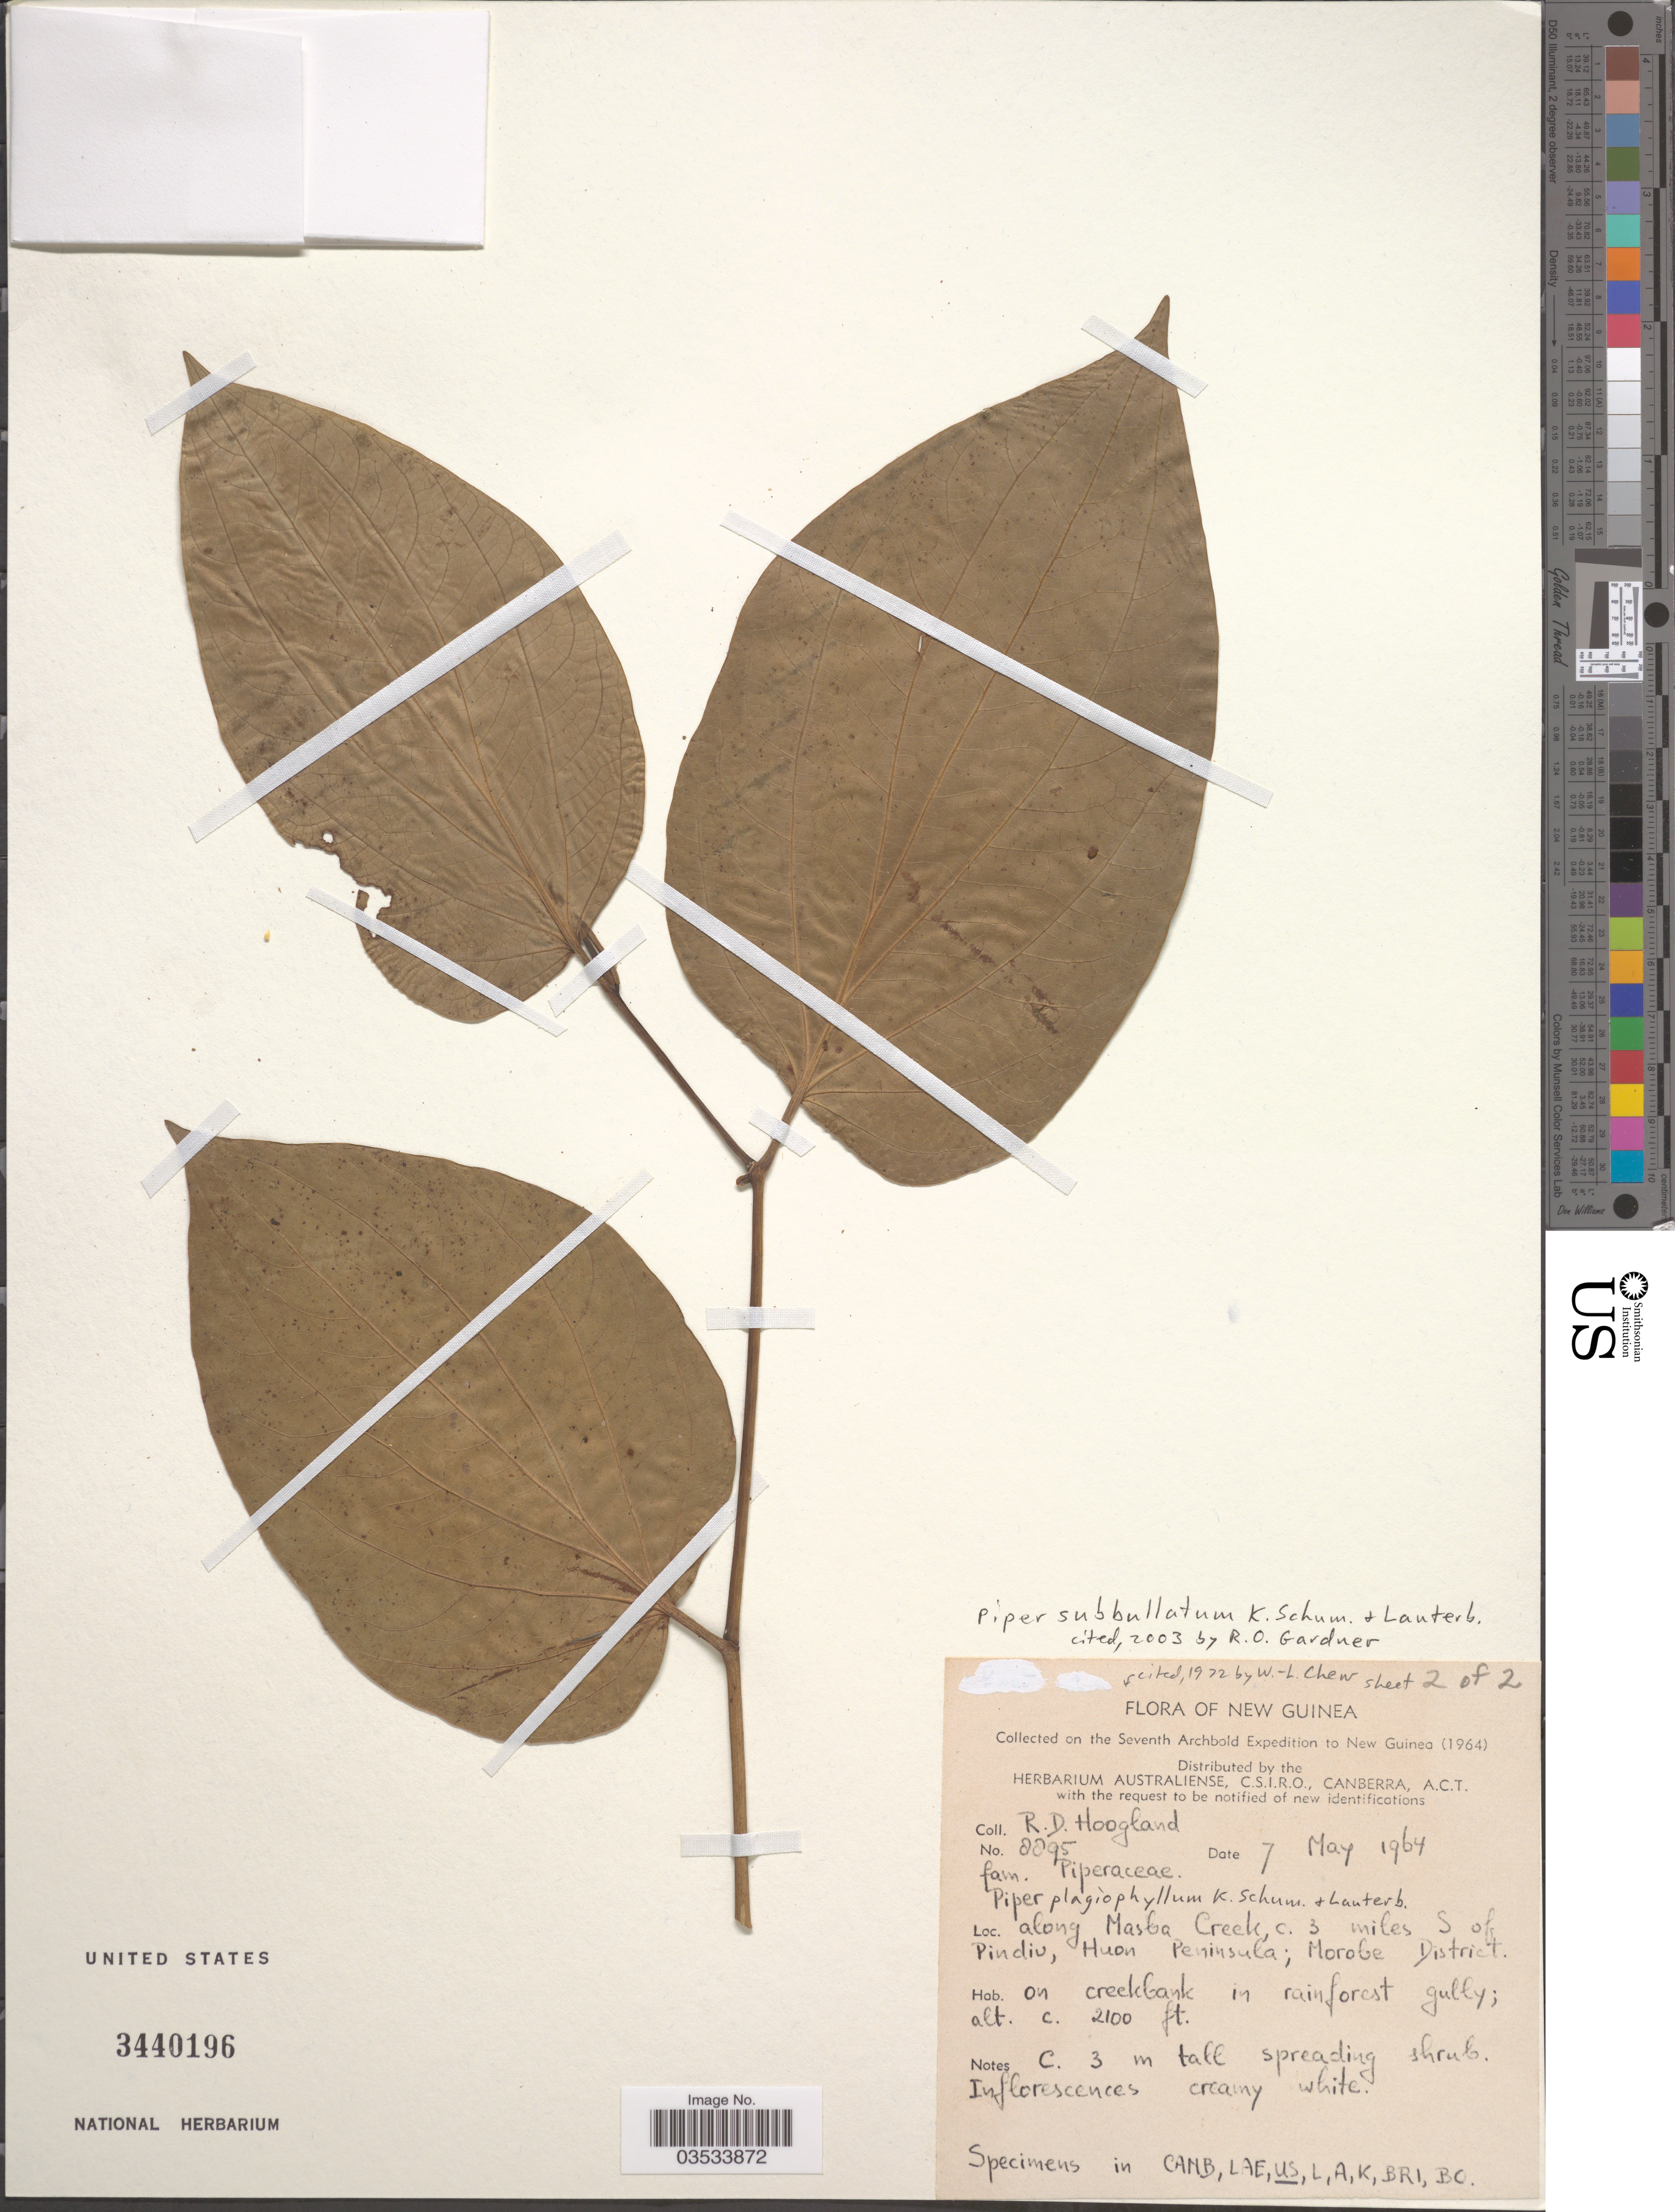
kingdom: Plantae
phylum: Tracheophyta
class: Magnoliopsida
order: Piperales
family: Piperaceae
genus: Piper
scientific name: Piper subbullatum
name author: K. Schum. & Lauterb.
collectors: R. D. Hoogland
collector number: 8895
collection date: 1964-05-07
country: Papua New Guinea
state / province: Morobe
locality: New Guinea. Along Masba Creek, c. 3 miles S of Pindiu, Huon Peninsula; Morobe District.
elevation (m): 640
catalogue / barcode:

● FAÇA ISTO
Reproduza fielmente as linhas de todos os registros acima, deixando as imagens de fora.

● RESPOSTA DO EXERCÍCIO
kingdom: Plantae
phylum: Tracheophyta
class: Magnoliopsida
order: Piperales
family: Piperaceae
genus: Piper
scientific name: Piper subbullatum
name author: K. Schum. & Lauterb.
collectors: R. D. Hoogland
collector number: 8895
collection date: 1964-05-07
country: Papua New Guinea
state / province: Morobe
locality: New Guinea. Along Masba Creek, c. 3 miles S of Pindiu, Huon Peninsula; Morobe District.
elevation (m): 640
catalogue / barcode:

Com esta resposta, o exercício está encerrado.